Soja tem estabilidade e vendas contidas nos estados

Agrolink – Leonardo Gottems

O mercado físico de soja manteve ritmo contido no Sul e no Centro-Oeste, com preços predominantemente estáveis e produtores cautelosos diante dos custos e das incertezas externas. Segundo a TF Agroeconômica, o Rio Grande do Sul registrou estabilidade nesta terça-feira, 4 de agosto de 2026, com a colheita encerrada e negócios pontuais no Porto de Rio Grande, onde a saca ficou em R$ 148,00. 

No interior, Ijuí marcou R$ 135,87, Cruz Alta e Passo Fundo R$ 136,00, e Santa Rosa R$ 132,50. Em Santa Catarina, na segunda-feira, 3, a liquidez permaneceu baixa, com retenção de estoques e atenção ao clima da safra norte-americana. São Francisco do Sul foi cotado a R$ 147,00, enquanto as referências no interior variaram de R$ 123,00 a R$ 143,00. 

No Paraná, a valorização do dólar ajudou a sustentar parte das cotações apesar da queda em Chicago. Cascavel ficou em R$ 134,00, Maringá em R$ 136,00, Ponta Grossa em R$ 134,00, Pato Branco em R$ 131,50 e Paranaguá em R$ 145,00. A estratégia predominante entre os produtores paranaenses foi de retenção, diante da preocupação com os custos dos insumos para 2026/27. 
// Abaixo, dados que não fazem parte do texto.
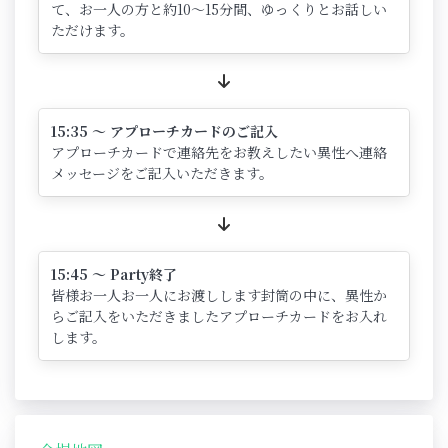
て、お一人の方と約10～15分間、ゆっくりとお話しい
ただけます。
15:35 ～ アプローチカードのご記入
アプローチカードで連絡先をお教えしたい異性へ連絡
メッセージをご記入いただきます。
15:45 ～ Party終了
皆様お一人お一人にお渡しします封筒の中に、異性か
らご記入をいただきましたアプローチカードをお入れ
します。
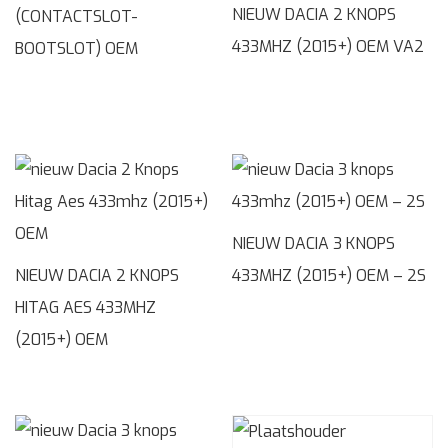
NIEUW DACIA 2 KNOPS
(CONTACTSLOT-
433MHZ (2015+) OEM VA2
BOOTSLOT) OEM
NIEUW DACIA 3 KNOPS
NIEUW DACIA 2 KNOPS
433MHZ (2015+) OEM – 2S
HITAG AES 433MHZ
(2015+) OEM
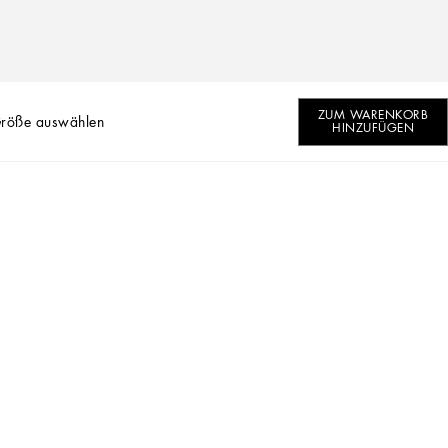
ZUM WARENKORB
Größe auswählen
HINZUFÜGEN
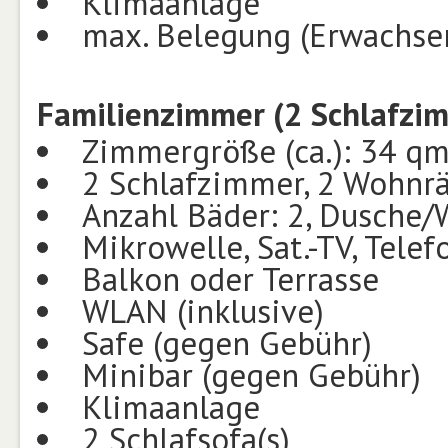
Klimaanlage
max. Belegung (Erwachsen
Familienzimmer (2 Schlafzim
Zimmergröße (ca.): 34 q
2 Schlafzimmer, 2 Wohnr
Anzahl Bäder: 2, Dusche
Mikrowelle, Sat.-TV, Telef
Balkon oder Terrasse
WLAN (inklusive)
Safe (gegen Gebühr)
Minibar (gegen Gebühr)
Klimaanlage
2 Schlafsofa(s)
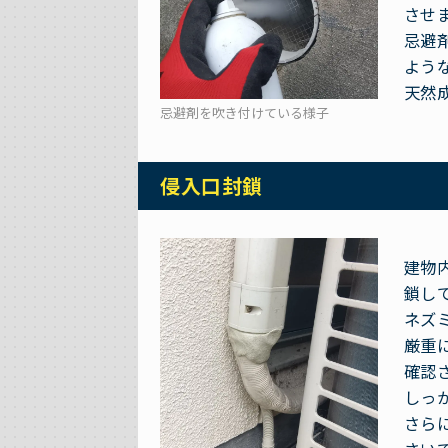
させ
忌避
よう
天然
忌避剤を吹き付けている様子
侵入口封鎖
建物
鎖し
ネズ
厳重
確認
しっ
さら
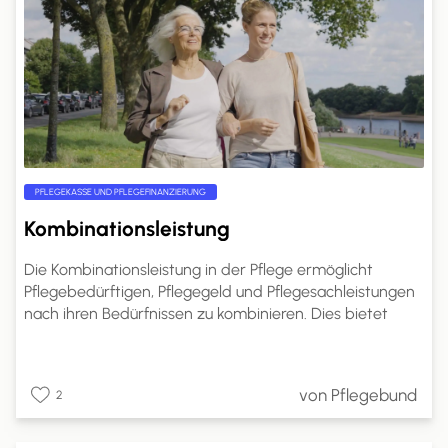
PFLEGEKASSE UND PFLEGEFINANZIERUNG
Kombinationsleistung
Die Kombinationsleistung in der Pflege ermöglicht
Pflegebedürftigen, Pflegegeld und Pflegesachleistungen
nach ihren Bedürfnissen zu kombinieren. Dies bietet
mehr Flexibilität in der Pflegegestaltung.
Pflegebedürftige können den Anteil des Pflegegeldes
selbst wählen. Ein Antrag bei der Pflegekasse ist
von Pflegebund
2
erforderlich, und die Kostenabrechnung erfolgt direkt
mit den Pflegeleistungserbringern. Dies ermöglicht eine
bessere Anpassung der Pflege an individuelle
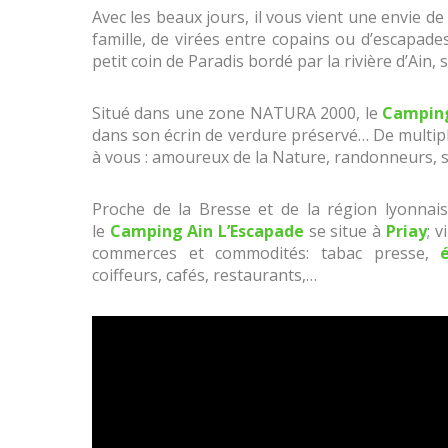
Avec les beaux jours, il vous vient une envie 
famille, de virées entre copains ou d’escapa
petit coin de Paradis bordé par la rivière d’Ain, 
Situé dans une zone NATURA 2000, le
Camping
dans son écrin de verdure préservé… De multiples 
à vous : amoureux de la Nature, randonneurs, 
Proche de la Bresse et de la région lyonnai
le
Camping Ain L’Escapade
se situe à
Priay
; 
commerces et commodités: tabac presse,
coiffeurs, cafés, restaurants,…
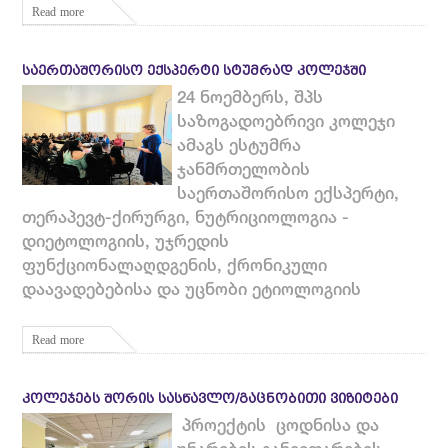
Read more
ᲡᲐᲔᲠᲗᲐᲨᲝᲠᲘᲡᲝ ᲔᲥᲡᲞᲔᲠᲢᲘ ᲡᲢᲣᲛᲠᲐᲓ ᲙᲝᲚᲔᲯᲨᲘ
24 ნოემბერს, შპს
საზოგადოებრივი კოლეჯი
ამაგს ესტუმრა
ჯანმრთელობის
საერთაშორისო ექსპერტი,
თერაპევტ-ქირურგი, ნუტრიციოლოგია -
დიეტოლოგიის, უჯრედის
ფუნქციონალაღდგენის, ქრონიკული
დაავადებებისა და უცნობი ეტიოლოგიის
Read more
ᲙᲝᲚᲔᲯᲔᲑᲡ ᲨᲝᲠᲘᲡ ᲡᲐᲡᲬᲐᲕᲚᲝ/ᲒᲐᲪᲜᲝᲑᲘᲗᲘ ᲕᲘᲖᲘᲢᲔᲑᲘ
პროექტის ცოდნისა და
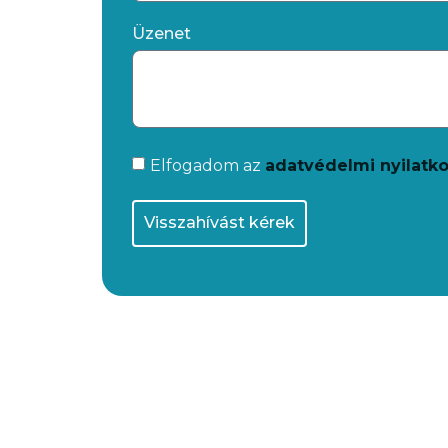
Üzenet
Elfogadom az
adatvédelmi nyilatk
Visszahívást kérek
Em Mato Grosso do Sul, a estabilidade prevaleceu, com os valores entre R$ 122,50 e R$ 126,50 e uma alta isolada em Eldorado. Já em Mato Grosso, os preços do grão disponível mostraram recuperação no interior, mas aumentaram a pressão sobre as margens das esmagadoras. As cotações foram de R$ 123,30 em Sorriso a R$ 131,40 em Rondonópolis, enquanto o setor discutiu a dificuldade de repassar o custo da matéria-prima ao farelo. Em todos os estados citados, a colheita 2025/26 estava concluída, sem novas atualizações diárias sobre fretes ou armazenagem.